Lassaad Ben Ahmed
30 Avril 2019•Mise à jour: 02 Mai 2019
AA / Kinshasa / Pascal Mulegwa
Les 16 manifestants contre des opérateurs téléphoniques arrêtés à Beni dans l'est de la République démocratique du Congo (RDC), ont été libérés selon la police et la société civile.
Arrêtés devant le siège de la société de télécommunications "airtel", dimanche soir à Beni, "ces jeunes gens ont été relaxés (le lendemain, ndlr.) après une mise en garde", a déclaré à Anadolu, le colonel Safari Kazingufu, chef de la police locale.
Ces jeunes protestataires qui demandaient des services moins chers et de meilleure qualité, sont membres du mouvement citoyen « Lutte pour le changement » (Lucha) qui se veut non "partisan et non violent".
Opposés à la surfacturation des produits de télécommunications, dont Internet, ces jeunes ont passé 4 nuits successives devant le siège local d’Airtel, avant d'être interpellés par la police.
Ils ont été accusés de "tapage nocturne" à cause des chants scandés nuitamment lors de leur sit-in.
"N'ayant pas obtenu gain de cause, nous allons revenir à la charge par une mobilisation plus grande", a déclaré à Anadolu Bienvenu Matumo, l'un des communicateurs du mouvement.

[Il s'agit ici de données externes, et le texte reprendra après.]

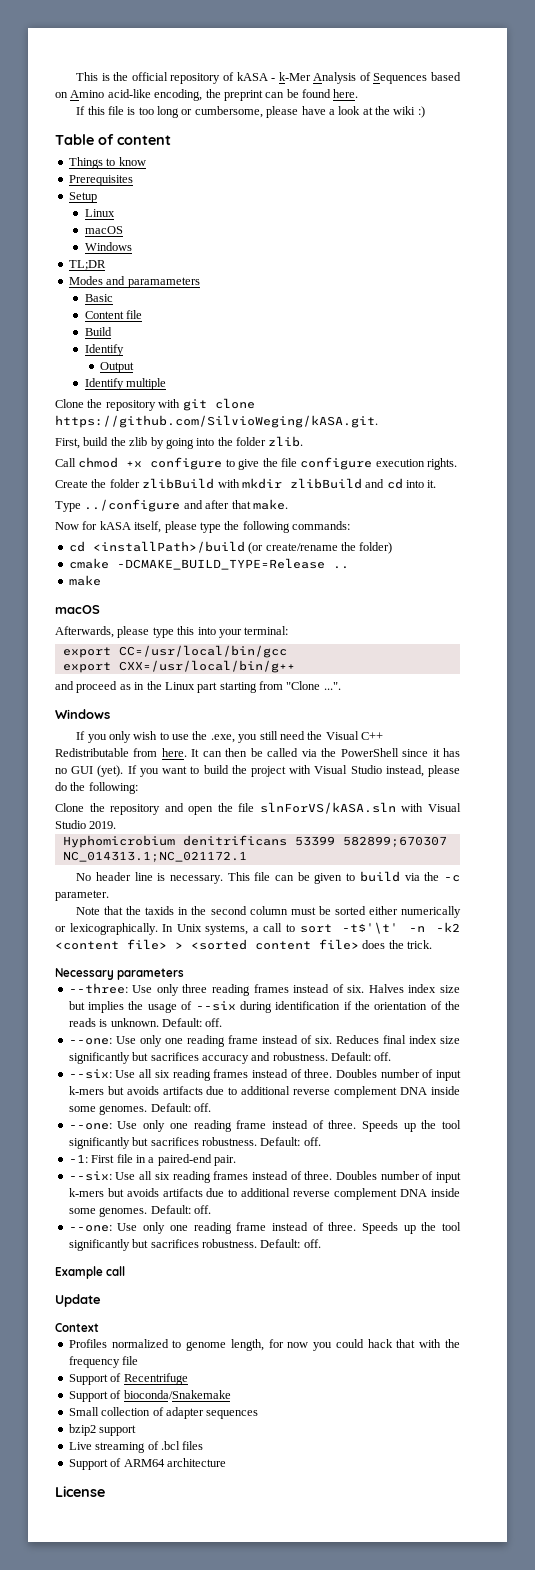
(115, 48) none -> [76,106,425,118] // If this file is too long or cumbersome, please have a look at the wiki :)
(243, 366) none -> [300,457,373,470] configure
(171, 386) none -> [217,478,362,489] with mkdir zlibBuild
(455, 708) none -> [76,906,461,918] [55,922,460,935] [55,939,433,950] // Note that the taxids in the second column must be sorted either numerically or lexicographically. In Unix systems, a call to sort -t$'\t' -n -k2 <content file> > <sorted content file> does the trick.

Lucha est "déterminée à rééduquer les multinationales de télécommunications qui volent depuis longtemps les citoyens congolais", d'après le même militant.
Le prix d'un forfait internet d'un gigabit varie de 1 à 10 dollars pour une courte validité, ce que le mouvement Lucha extrêmement cher dans un pays classé parmi les plus pauvres de la planète.